Let me tell you about myself

But I hope you won't be disappointed by what I say

Quiet Please

I have been spending the majority of my time these last four weeks talking about myself to people I don’t know. It isn’t something I would choose to do, but it is a necessary part of the job interview gauntlet. I talk about what I’ve done, and about things that have been done to me, and about what I thought I was good at doing, and about what I wish I were better at. I talk about the times when things went bad and what I did about them, and about the things where I was happiest about the way things turned out, and talk about what I imagine I might want to do in some hard to define near future. I talk about what people have paid me and how much I want other people to pay me and I talk about how many pieces of potential ownership in a particular company I don’t know that well I might want to receive. I talk about where I have been and where I might like to go and what I want to gain from going there. I have talked about the food I could have to eat, the ways I could get to work, the merits of places I don’t intend to visit. I have said things just to make the minute hand advance when I felt like I didn’t want to talk any longer, and I have said things to try to capture the attention of someone who seemed uninterested in having a conversation. But mostly, I have been spending a lot of time talking about what makes me different and how I got to where I was and how I might want to see myself taking a path that is more or less similar to the one I have been traveling recently, and it’s gotten to the point that I don’t completely know what I’ve really done or what I want or why I’m doing what I’m doing fundamentally.

Now, I am not saying that I’d prefer a system where someone just told me what I could do and show me where I could do that thing. Systems, whether created by other people or by me, have a way of screwing up the most important details of important life changes and I prefer the illusion that I have a significant amount on influence on the way things go in my life. But all this talking, a lot of it motivated by seizing on a word or two in a document I have written to try to summarize a decade or more of my personal experience and stretching that out in directions only slightly related to what I intended, is pretty inefficient in matching me up to a job, I think. Not that the alternatives are super great either. I’ve filled out questionnaires, scribbled on dry erase boards, done take-home homework projects, sat down to meals with brand new acquaintances, all designed to elicit some sense of what I might be able to accomplish, each I’m sure with flaws of their own.

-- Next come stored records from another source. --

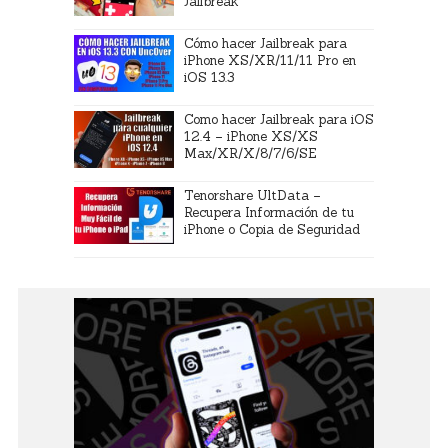
Jailbreak
Cómo hacer Jailbreak para
iPhone XS/XR/11/11 Pro en
iOS 13.3
Como hacer Jailbreak para iOS
12.4 – iPhone XS/XS
Max/XR/X/8/7/6/SE
Tenorshare UltData –
Recupera Información de tu
iPhone o Copia de Seguridad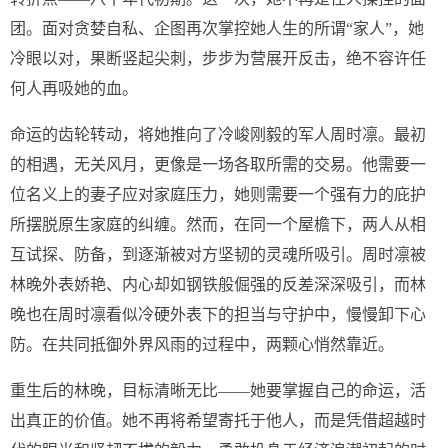
团。面对贪婪自私、企图再次掌控她人生的所谓“家人”，她
冷眼以对，果断竖起尖刺，步步为营展开反击，绝不容许任
何人再吸她的血。
命运的齿轮转动，将她推向了冷峻刚毅的军人周时凛。最初
的相遇，无关风月，更像是一场各取所需的交易。他需要一
位名义上的妻子应对家庭压力，她则需要一个强有力的庇护
所摆脱原生家庭的纠缠。然而，在同一个屋檐下，两人从相
互试探、防备，到逐渐被对方坚韧的灵魂所吸引。周时凛被
林晚外表娇艳、内心却如钢铁般倔强的反差深深吸引，而林
晚也在周时凛看似冷硬外表下的担当与守护中，慢慢卸下心
防。在共同抵御外界风雨的过程中，两颗心悄然靠近。
重生后的林晚，目标清晰无比——她要掌握自己的命运，活
出真正的价值。她不再将希望寄托于他人，而是凭借超越时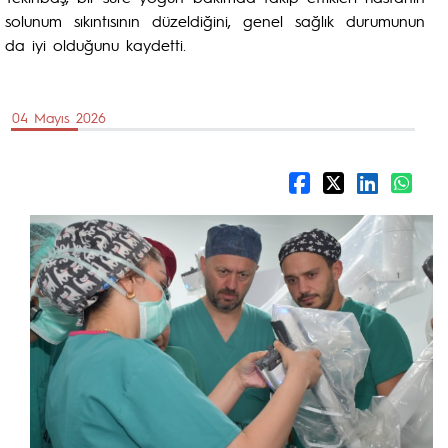
solunum sıkıntısının düzeldiğini, genel sağlık durumunun
da iyi olduğunu kaydetti.
04 Mayıs 2026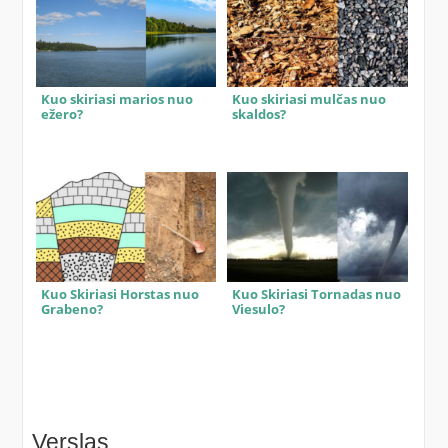
Kuo skiriasi marios nuo
Kuo skiriasi mulčas nuo
ežero?
skaldos?
Kuo Skiriasi Horstas nuo
Kuo Skiriasi Tornadas nuo
Grabeno?
Viesulo?
Verslas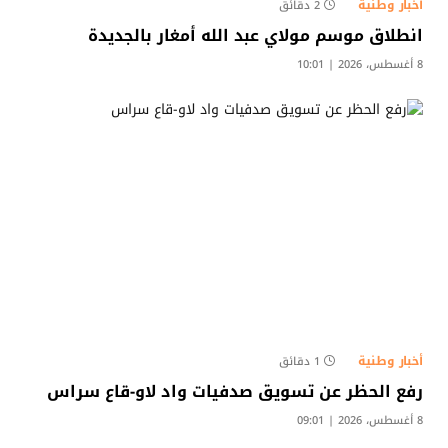
أخبار وطنية
2 دقائق
انطلاق موسم مولاي عبد الله أمغار بالجديدة
8 أغسطس، 2026 | 10:01
أخبار وطنية
1 دقائق
رفع الحظر عن تسويق صدفيات واد لاو-قاع سراس
8 أغسطس، 2026 | 09:01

I am looking forward to a time when I’ll be settled on some new gig and I won’t have quite as much to say about myself. I’d be terrible as one of those performance artists who get up on stage and tell a slightly fictionalized story about something which allegedly happened to them. I just get bored too easily, hoping to find something more interesting (but still true) to say about my essence. One-on-ones with my manager are bad enough in that respect, it just feels strange even though I understand their role in the modern software company around here.

beerslut.

Did I give the impression that I didn’t trust people who enjoy talking about themselves? I didn’t want to come off saying that, no, not at all.